Regulation and reimbursement in the US healthcare sector
This article has been taken from The Gen newsletter - Autumn 2009.
Any company developing new products for the US medical market is well aware that a primary task is to define a regulatory approval pathway and reimbursement strategy. Major players in the healthcare field devote considerable resources to negotiating this complex and challenging system. However smaller or start-up companies often underestimate the level of expertise required, or fail to appreciate the full implications of a particular innovation strategy, especially for income generation.
In the US, new medical devices have to gain mandates both from the Food and Drug Administration (FDA), and from the CMS (Centers for Medicare and Medicaid Services) – the US Federal Agency which oversees Medicare (65+) and therefore approves the reimbursement of a good fraction of healthcare costs. The FDA, with a remit to safeguard the nation’s health, is understandably cautious when considering new products that claim innovation. For new devices, it demands substantial evidence to prove safety and effectiveness.
The two most used pathways for FDA approval of devices are the 510(k) route, for devices that can show ‘substantial equivalence’ to previously approved ‘predicate’ devices, and the PMA route, where long term clinical data is required. PMA can take much longer (potentially years longer) than 510(k). Consequently manufacturers have to decide at the outset whether to innovate incrementally, and generate moderate income faster, or to go for a breakthrough product with a greater investment of time and resources, but with the potential to generate significant income, only much further down the line.
Predicted income is further impacted by the CMS. If the mantra of the FDA is ‘safety and effectiveness’, the mantra of the CMS is ‘reasonable and necessary’. The CMS wants to see both clinical effectiveness and value for money. It grants approval in the form of a code which caps the reimbursement given to the healthcare provider for a procedure. The device is allocated a proportion of the reimbursement and the provider can choose from a number of devices offering the same benefits. CMS codes are typically the same as those for equipment already in use, which also caps potential income for the new device.
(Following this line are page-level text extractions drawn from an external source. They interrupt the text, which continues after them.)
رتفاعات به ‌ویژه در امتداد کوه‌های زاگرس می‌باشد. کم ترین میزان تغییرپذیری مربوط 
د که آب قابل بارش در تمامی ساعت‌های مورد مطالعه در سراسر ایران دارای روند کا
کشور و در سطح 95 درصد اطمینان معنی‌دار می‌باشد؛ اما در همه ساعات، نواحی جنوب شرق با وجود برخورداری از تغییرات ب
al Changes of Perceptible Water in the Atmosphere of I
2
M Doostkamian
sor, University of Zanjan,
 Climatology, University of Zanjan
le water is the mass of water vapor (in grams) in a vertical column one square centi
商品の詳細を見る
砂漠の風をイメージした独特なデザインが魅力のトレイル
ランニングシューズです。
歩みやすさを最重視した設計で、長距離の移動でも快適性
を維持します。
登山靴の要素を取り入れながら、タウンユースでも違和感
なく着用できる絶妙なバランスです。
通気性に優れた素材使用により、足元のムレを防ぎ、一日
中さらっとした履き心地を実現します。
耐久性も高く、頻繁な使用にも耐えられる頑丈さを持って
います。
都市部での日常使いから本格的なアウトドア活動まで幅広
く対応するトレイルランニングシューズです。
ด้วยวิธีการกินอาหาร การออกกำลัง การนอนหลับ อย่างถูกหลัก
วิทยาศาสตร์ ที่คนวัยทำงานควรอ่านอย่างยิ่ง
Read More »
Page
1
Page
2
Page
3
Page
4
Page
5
An effective reimbursement and regulation strategy is therefore an essential part of a business strategy for healthcare players. Major companies can afford to support the development of PMA products, perhaps with a steady flow of 510(k) devices to underpin income streams. Smaller organisations, with more limited resources, need to determine their commitment from the outset, especially if they know they can deliver truly breakthrough technology. Expertise is required, not only to manage the detail of the approval process, but also to develop the longer term business plan – the 40,000ft strategy – and to identify smart strategies which could accelerate progress. For example, in rare cases it may be possible to persuade the CMS to recode a procedure or the device within that procedure, which, although substantially equivalent to existing technologies from a regulatory perspective, delivers such significantly greater clinical benefits that comparison is irrelevant. Local, State-level approval is another route to consider, especially by companies already working in partnership with State-owned or funded organisations such as medical institutions.
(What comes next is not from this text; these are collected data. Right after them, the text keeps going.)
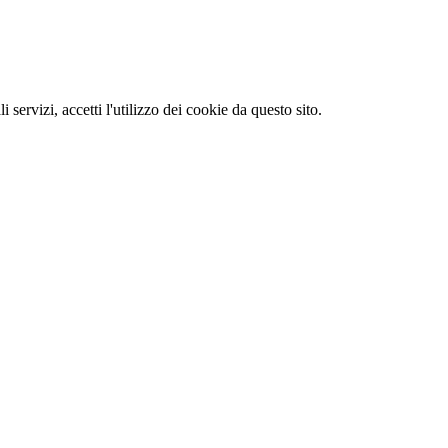
li servizi, accetti l'utilizzo dei cookie da questo sito.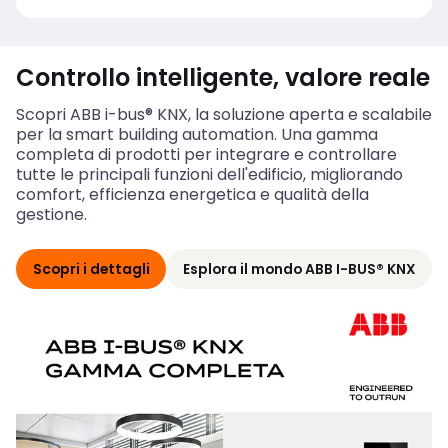
Controllo intelligente, valore reale
Scopri ABB i-bus® KNX, la soluzione aperta e scalabile
per la smart building automation. Una gamma
completa di prodotti per integrare e controllare
tutte le principali funzioni dell'edificio, migliorando
comfort, efficienza energetica e qualità della
gestione.
Scopri i dettagli
Esplora il mondo ABB I-BUS® KNX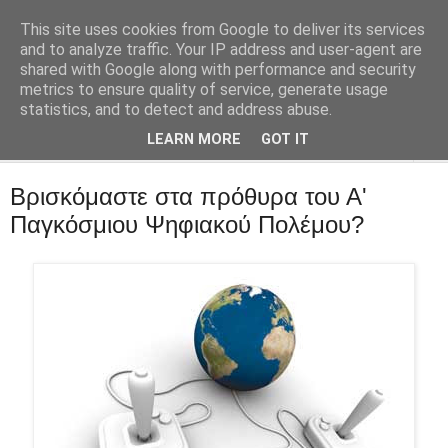
This site uses cookies from Google to deliver its services
::Alma Libre
and to analyze traffic. Your IP address and user-agent are
shared with Google along with performance and security
metrics to ensure quality of service, generate usage
Τεχνολογία, επιχειρηματικότητα, διαδίκτυο.
statistics, and to detect and address abuse.
LEARN MORE
GOT IT
▼
Βρισκόμαστε στα πρόθυρα του Α'
Παγκόσμιου Ψηφιακού Πολέμου?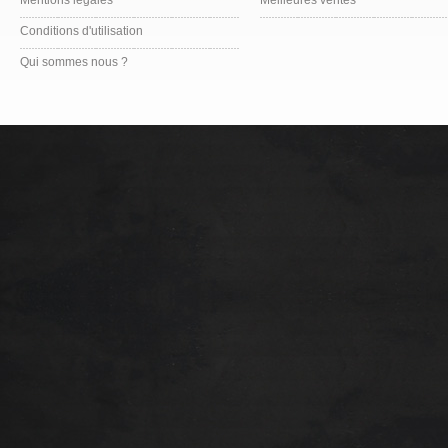
Mentions légales
Meilleures ventes
Conditions d'utilisation
Qui sommes nous ?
Although many medical device developers want to revolutionise healthcare provision they need to appreciate the seriously lengthy timelines and investment involved, which can eventually sap the strength of even the most ambitious innovation team. By establishing a realistic strategy right from the outset, both incremental and breakthrough innovation can be planned for successfully, and healthy income streams maintained in the short and longer term.